- Born: 27 September 1996 (age 29) Amman, Jordan
- Spouse: Jameel Alexander Thermiótis ​ ​(m. 2023)​
- Issue: Amina Thermiótis; Talia Thermiótis; Rania Thermiótis;

Names
- Iman bint Abdullah bin Hussein bin Talal
- House: Hashemite
- Father: Abdullah II of Jordan
- Mother: Rania Al-Yassin
- Education: International Academy Amman; Walsh School of Foreign Service; Parsons School of Design;

= Princess Iman bint Abdullah =

Jordanian princess (born 1996)

Princess Iman bint Abdullah (إيمان بنت عبدالله; born 27 September 1996) is a Jordanian princess, the first daughter and second child of King Abdullah II and Queen Rania of Jordan.

== Early life and education ==
Princess Iman was born on 27 September 1996 at King Hussein Medical Center in Amman, Jordan. She is the second child of King Abdullah II and Queen Rania. She is a member of the Hashemite family. Her paternal grandfather was the then-reigning King Hussein, and her grandmother is Princess Muna, who was born in Britain and was King Hussein’s second wife. Princess Iman’s elder brother is Crown Prince Hussein, and her younger siblings are Princess Salma and Prince Hashem.
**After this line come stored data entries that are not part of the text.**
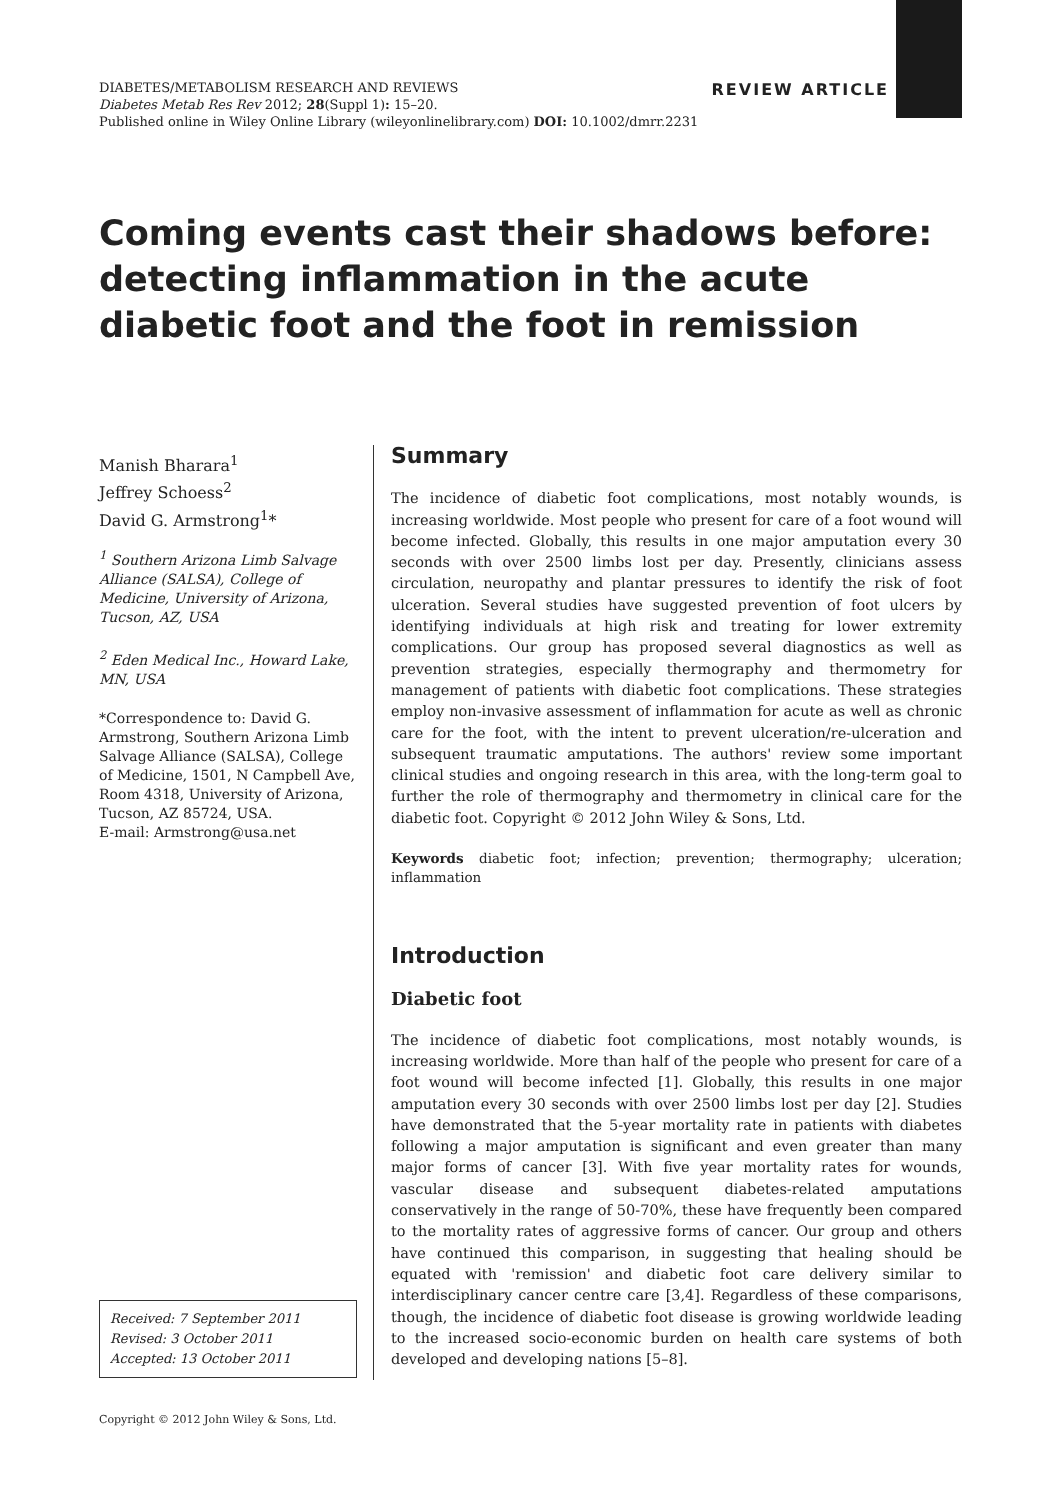REVIEW ARTICLE DIABETES/METABOLISM RESEARCH AND REVIEWS
Diabetes Metab Res Rev 2012; 28(Suppl 1): 15–20.
Published online in Wiley Online Library (wileyonlinelibrary.com) DOI: 10.1002/dmrr.2231
Coming events cast their shadows before: detecting inflammation in the acute diabetic foot and the foot in remission
Manish Bharara<sup>1</sup>
Jeffrey Schoess<sup>2</sup>
David G. Armstrong<sup>1</sup>*
<sup>1</sup> Southern Arizona Limb Salvage Alliance (SALSA), College of Medicine, University of Arizona, Tucson, AZ, USA
<sup>2</sup> Eden Medical Inc., Howard Lake, MN, USA
*Correspondence to: David G. Armstrong, Southern Arizona Limb Salvage Alliance (SALSA), College of Medicine, 1501, N Campbell Ave, Room 4318, University of Arizona, Tucson, AZ 85724, USA.
E-mail: Armstrong@usa.net
Summary
The incidence of diabetic foot complications, most notably wounds, is increasing worldwide. Most people who present for care of a foot wound will become infected. Globally, this results in one major amputation every 30 seconds with over 2500 limbs lost per day. Presently, clinicians assess circulation, neuropathy and plantar pressures to identify the risk of foot ulceration. Several studies have suggested prevention of foot ulcers by identifying individuals at high risk and treating for lower extremity complications. Our group has proposed several diagnostics as well as prevention strategies, especially thermography and thermometry for management of patients with diabetic foot complications. These strategies employ non-invasive assessment of inflammation for acute as well as chronic care for the foot, with the intent to prevent ulceration/re-ulceration and subsequent traumatic amputations. The authors' review some important clinical studies and ongoing research in this area, with the long-term goal to further the role of thermography and thermometry in clinical care for the diabetic foot. Copyright © 2012 John Wiley & Sons, Ltd.
Keywords diabetic foot; infection; prevention; thermography; ulceration; inflammation
Introduction
Diabetic foot
The incidence of diabetic foot complications, most notably wounds, is increasing worldwide. More than half of the people who present for care of a foot wound will become infected [1]. Globally, this results in one major amputation every 30 seconds with over 2500 limbs lost per day [2]. Studies have demonstrated that the 5-year mortality rate in patients with diabetes following a major amputation is significant and even greater than many major forms of cancer [3]. With five year mortality rates for wounds, vascular disease and subsequent diabetes-related amputations conservatively in the range of 50-70%, these have frequently been compared to the mortality rates of aggressive forms of cancer. Our group and others have continued this comparison, in suggesting that healing should be equated with 'remission' and diabetic foot care delivery similar to interdisciplinary cancer centre care [3,4]. Regardless of these comparisons, though, the incidence of diabetic foot disease is growing worldwide leading to the increased socio-economic burden on health care systems of both developed and developing nations [5–8].
Received: 7 September 2011
Revised: 3 October 2011
Accepted: 13 October 2011
Copyright © 2012 John Wiley & Sons, Ltd.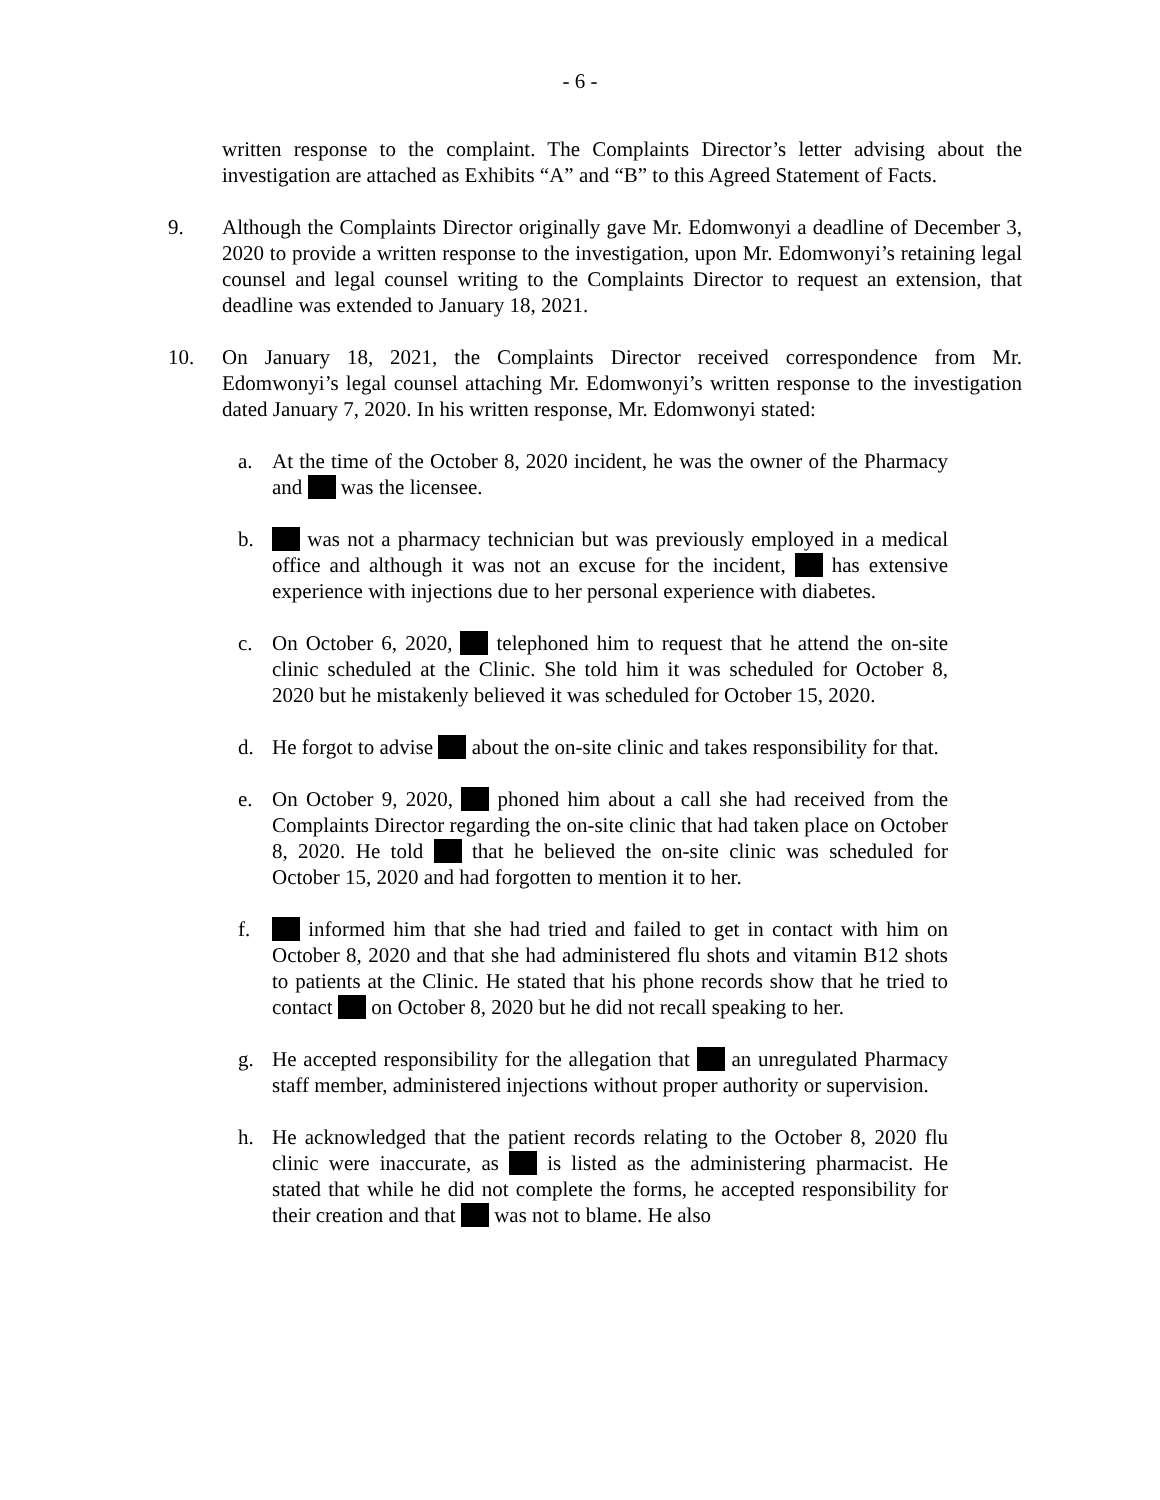- 6 -
written response to the complaint. The Complaints Director’s letter advising about the investigation are attached as Exhibits “A” and “B” to this Agreed Statement of Facts.
9. Although the Complaints Director originally gave Mr. Edomwonyi a deadline of December 3, 2020 to provide a written response to the investigation, upon Mr. Edomwonyi’s retaining legal counsel and legal counsel writing to the Complaints Director to request an extension, that deadline was extended to January 18, 2021.
10. On January 18, 2021, the Complaints Director received correspondence from Mr. Edomwonyi’s legal counsel attaching Mr. Edomwonyi’s written response to the investigation dated January 7, 2020. In his written response, Mr. Edomwonyi stated:
a. At the time of the October 8, 2020 incident, he was the owner of the Pharmacy and was the licensee.
b. was not a pharmacy technician but was previously employed in a medical office and although it was not an excuse for the incident, has extensive experience with injections due to her personal experience with diabetes.
c. On October 6, 2020, telephoned him to request that he attend the on-site clinic scheduled at the Clinic. She told him it was scheduled for October 8, 2020 but he mistakenly believed it was scheduled for October 15, 2020.
d. He forgot to advise about the on-site clinic and takes responsibility for that.
e. On October 9, 2020, phoned him about a call she had received from the Complaints Director regarding the on-site clinic that had taken place on October 8, 2020. He told that he believed the on-site clinic was scheduled for October 15, 2020 and had forgotten to mention it to her.
f. informed him that she had tried and failed to get in contact with him on October 8, 2020 and that she had administered flu shots and vitamin B12 shots to patients at the Clinic. He stated that his phone records show that he tried to contact on October 8, 2020 but he did not recall speaking to her.
g. He accepted responsibility for the allegation that an unregulated Pharmacy staff member, administered injections without proper authority or supervision.
h. He acknowledged that the patient records relating to the October 8, 2020 flu clinic were inaccurate, as is listed as the administering pharmacist. He stated that while he did not complete the forms, he accepted responsibility for their creation and that was not to blame. He also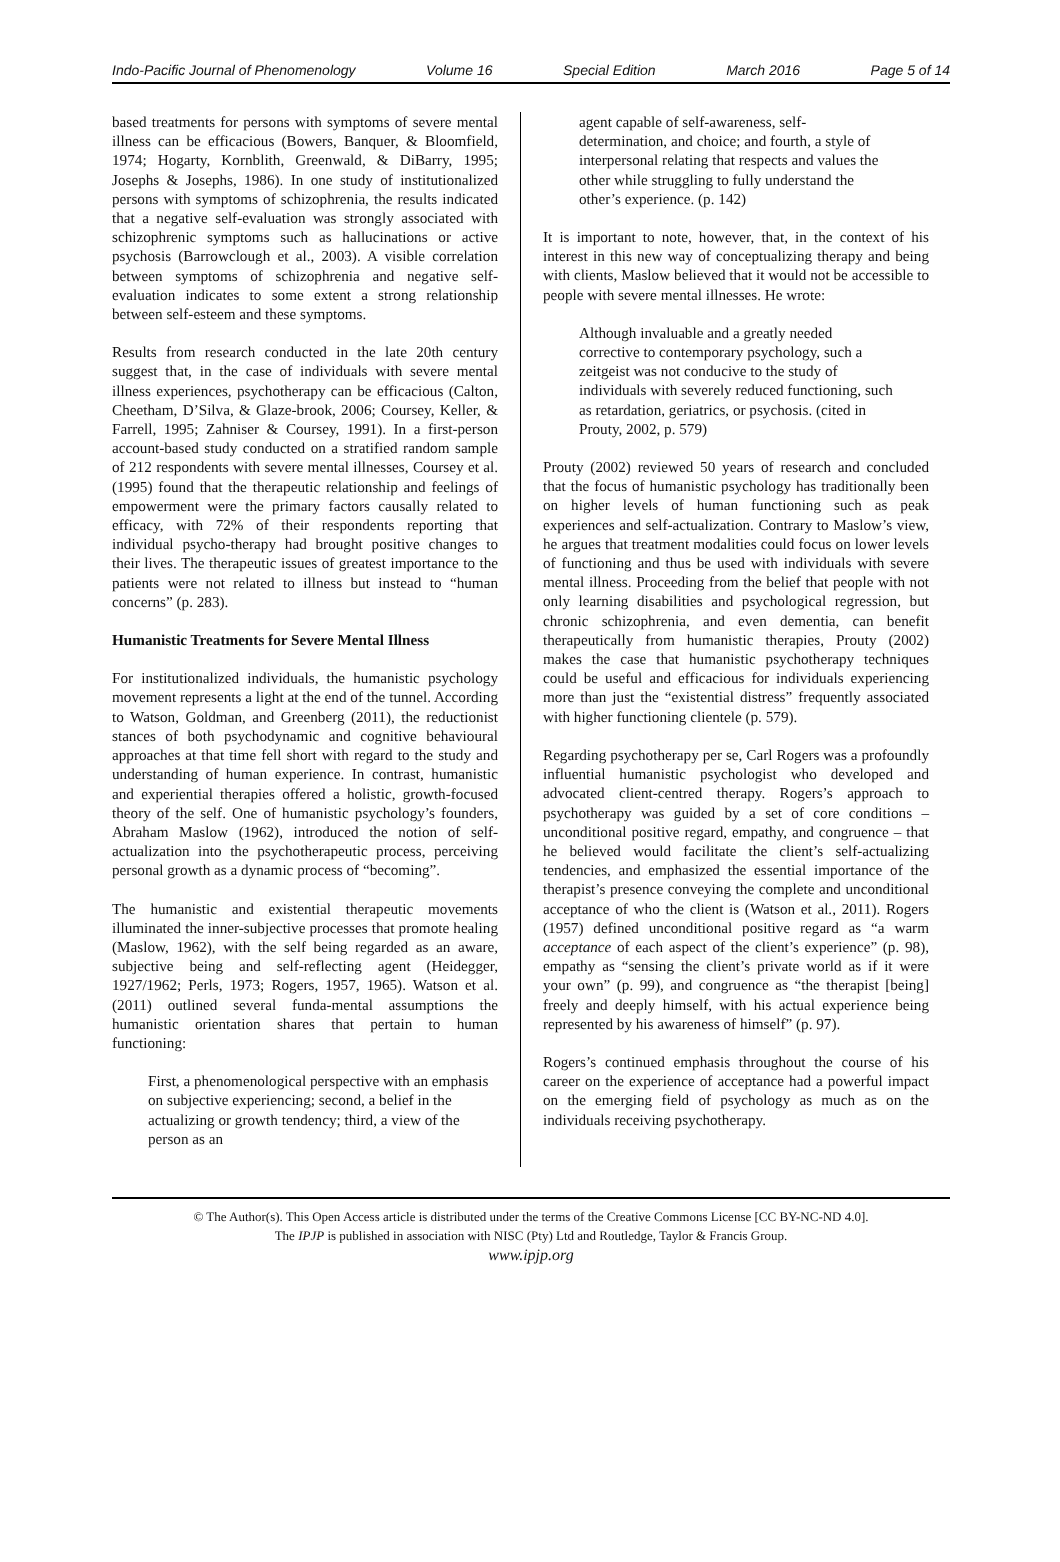Indo-Pacific Journal of Phenomenology Volume 16 Special Edition March 2016 Page 5 of 14
based treatments for persons with symptoms of severe mental illness can be efficacious (Bowers, Banquer, & Bloomfield, 1974; Hogarty, Kornblith, Greenwald, & DiBarry, 1995; Josephs & Josephs, 1986). In one study of institutionalized persons with symptoms of schizophrenia, the results indicated that a negative self-evaluation was strongly associated with schizophrenic symptoms such as hallucinations or active psychosis (Barrowclough et al., 2003). A visible correlation between symptoms of schizophrenia and negative self-evaluation indicates to some extent a strong relationship between self-esteem and these symptoms.
Results from research conducted in the late 20th century suggest that, in the case of individuals with severe mental illness experiences, psychotherapy can be efficacious (Calton, Cheetham, D’Silva, & Glaze-brook, 2006; Coursey, Keller, & Farrell, 1995; Zahniser & Coursey, 1991). In a first-person account-based study conducted on a stratified random sample of 212 respondents with severe mental illnesses, Coursey et al. (1995) found that the therapeutic relationship and feelings of empowerment were the primary factors causally related to efficacy, with 72% of their respondents reporting that individual psycho-therapy had brought positive changes to their lives. The therapeutic issues of greatest importance to the patients were not related to illness but instead to “human concerns” (p. 283).
Humanistic Treatments for Severe Mental Illness
For institutionalized individuals, the humanistic psychology movement represents a light at the end of the tunnel. According to Watson, Goldman, and Greenberg (2011), the reductionist stances of both psychodynamic and cognitive behavioural approaches at that time fell short with regard to the study and understanding of human experience. In contrast, humanistic and experiential therapies offered a holistic, growth-focused theory of the self. One of humanistic psychology’s founders, Abraham Maslow (1962), introduced the notion of self-actualization into the psychotherapeutic process, perceiving personal growth as a dynamic process of “becoming”.
The humanistic and existential therapeutic movements illuminated the inner-subjective processes that promote healing (Maslow, 1962), with the self being regarded as an aware, subjective being and self-reflecting agent (Heidegger, 1927/1962; Perls, 1973; Rogers, 1957, 1965). Watson et al. (2011) outlined several funda-mental assumptions the humanistic orientation shares that pertain to human functioning:
First, a phenomenological perspective with an emphasis on subjective experiencing; second, a belief in the actualizing or growth tendency; third, a view of the person as an
agent capable of self-awareness, self-determination, and choice; and fourth, a style of interpersonal relating that respects and values the other while struggling to fully understand the other’s experience. (p. 142)
It is important to note, however, that, in the context of his interest in this new way of conceptualizing therapy and being with clients, Maslow believed that it would not be accessible to people with severe mental illnesses. He wrote:
Although invaluable and a greatly needed corrective to contemporary psychology, such a zeitgeist was not conducive to the study of individuals with severely reduced functioning, such as retardation, geriatrics, or psychosis. (cited in Prouty, 2002, p. 579)
Prouty (2002) reviewed 50 years of research and concluded that the focus of humanistic psychology has traditionally been on higher levels of human functioning such as peak experiences and self-actualization. Contrary to Maslow’s view, he argues that treatment modalities could focus on lower levels of functioning and thus be used with individuals with severe mental illness. Proceeding from the belief that people with not only learning disabilities and psychological regression, but chronic schizophrenia, and even dementia, can benefit therapeutically from humanistic therapies, Prouty (2002) makes the case that humanistic psychotherapy techniques could be useful and efficacious for individuals experiencing more than just the “existential distress” frequently associated with higher functioning clientele (p. 579).
Regarding psychotherapy per se, Carl Rogers was a profoundly influential humanistic psychologist who developed and advocated client-centred therapy. Rogers’s approach to psychotherapy was guided by a set of core conditions – unconditional positive regard, empathy, and congruence – that he believed would facilitate the client’s self-actualizing tendencies, and emphasized the essential importance of the therapist’s presence conveying the complete and unconditional acceptance of who the client is (Watson et al., 2011). Rogers (1957) defined unconditional positive regard as “a warm acceptance of each aspect of the client’s experience” (p. 98), empathy as “sensing the client’s private world as if it were your own” (p. 99), and congruence as “the therapist [being] freely and deeply himself, with his actual experience being represented by his awareness of himself” (p. 97).
Rogers’s continued emphasis throughout the course of his career on the experience of acceptance had a powerful impact on the emerging field of psychology as much as on the individuals receiving psychotherapy.
© The Author(s). This Open Access article is distributed under the terms of the Creative Commons License [CC BY-NC-ND 4.0].
The IPJP is published in association with NISC (Pty) Ltd and Routledge, Taylor & Francis Group.
www.ipjp.org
Princess Iman completed her secondary education at the International Academy Amman in 2014. She then enrolled at Georgetown University’s Edmund A. Walsh School of Foreign Service, where she pursued studies in international affairs before transferring to Parsons School of Design. She graduated with a Bachelor of Business Administration degree in Strategic Design and Management.

==Personal life==
On 6 July 2022, the Royal Hashemite Court announced the engagement of Princess Iman to Venezuelan Jameel Alexander Thermiótis (born on 28 April 1994 in Caracas). He is the eldest of three children of Geórgios Aléxandros Thermiótis (1961) and his wife, María Corina Hernández (1975). Jameel is a businessman of Greek descent. He co-founded Outbound Ventures, a technology investment firm in New York City. His paternal grandfather, Jimmy Thermiotis (1922–2018); a native of Andros, was one of the richest Greeks in Venezuela and was responsible for the franchise in that country of the Dior house. The couple were married on 12 March 2023 at Beit Al Urdun Palace. On 16 February 2025, she gave birth to their first child, a daughter named Amina. On 14 August 2026, they welcomed twin daughters Rania and Talia.